SystemsSec 2018W Lecture 19
Audio
Notes
Every security technology has strengths and weaknesses
Various types of data input for security software includes IP Packets System Calls Log files Emails Os statistics (resource usage) Http traffic etc
The representation of the data is more important than the data itself Data representation is a machine learning concept. Certain type of operations are easier to do on different data representations Data can be converted into different types of representations For example if your input data is IP packets, the types of operations you can do are different than if you are able to have email messages extracted from them. Converting those IP packets to email messages is called a representation switch Data represented as emails would have the fields From, to, message, date sent, etc Machine learning algorithms Pattern recognition classification problem Inputs you want to label
Deep learning
Deep learning can learn its own representation
But it requires tons of data to train itself
Deep learning takes a ton of time, because it has to process so much data
Most problems don’t have enough data for deep learning
Adversarial Machine learning
Deep learning might lot learn the representation that you expect.
While we think that it would learn that a stop sign is red, octagonal, contains the word STOP in white text, it could actually just be learning something trivial like what the tops of the letters look like. This would allow someone to deface a stop sign in some minor way such as putting dots above the letter that would make it so that the self driving cars can’t recognise the sign even though humans still could.
How the data is represented determines what tasks security technology can perform with it
Security technologies can apply static policies or learn patterns. Complicated systems will use both.
For the example of a spam filter, it can have static policies for email addresses or keywords to ignore, and it can also learn from the vast amount of data available. Spam filtering is able to be quite sophisticated because there is a clear indication of success and failure, and there is incentive for both the host and the user to get it correct.

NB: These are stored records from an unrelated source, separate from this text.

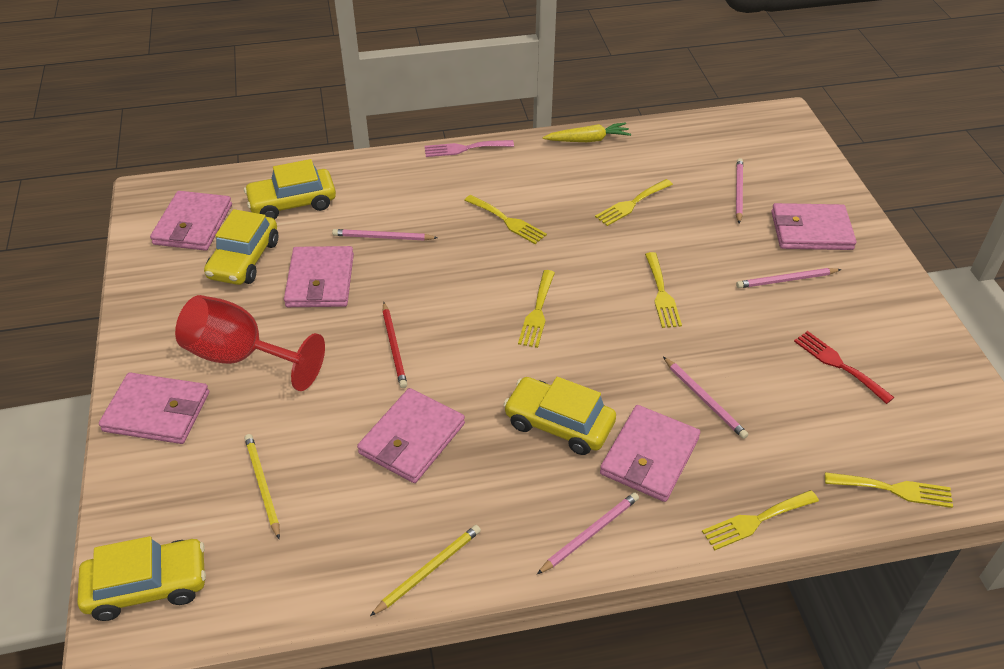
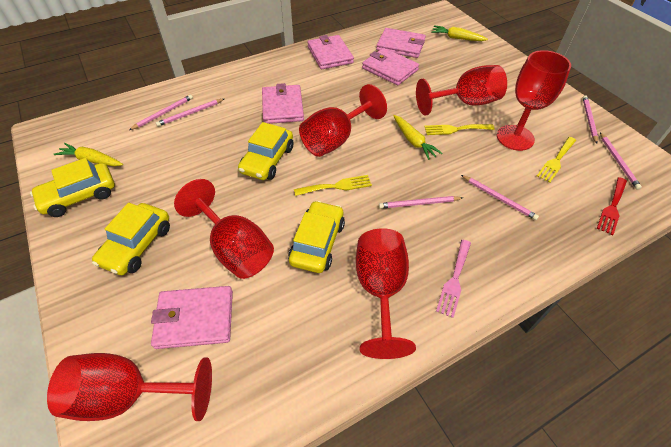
pink pencil: 5 -> 6
pink wallet: 6 -> 5
red goblet: 1 -> 6
red pencil: 1 -> 0
yellow carrot: 1 -> 3
yellow fork: 6 -> 3
yellow pencil: 2 -> 0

Log files: SIEMs (System information event management) Manage logs from multiple systems Represents all logs as a common representation for use with analytic tools Not good in practice because you need domain specific knowledge to understand the logs CASB SIEM for cloud applications
Graylisting
When a user firsts attempts to do something the server responds with responds with “try again later” instead of a failure, then after a set amount of time adds it to a list. When that thing is attempted again later the server accepts and adds that action to a white list because a spam bot will not try things twice, but a user will.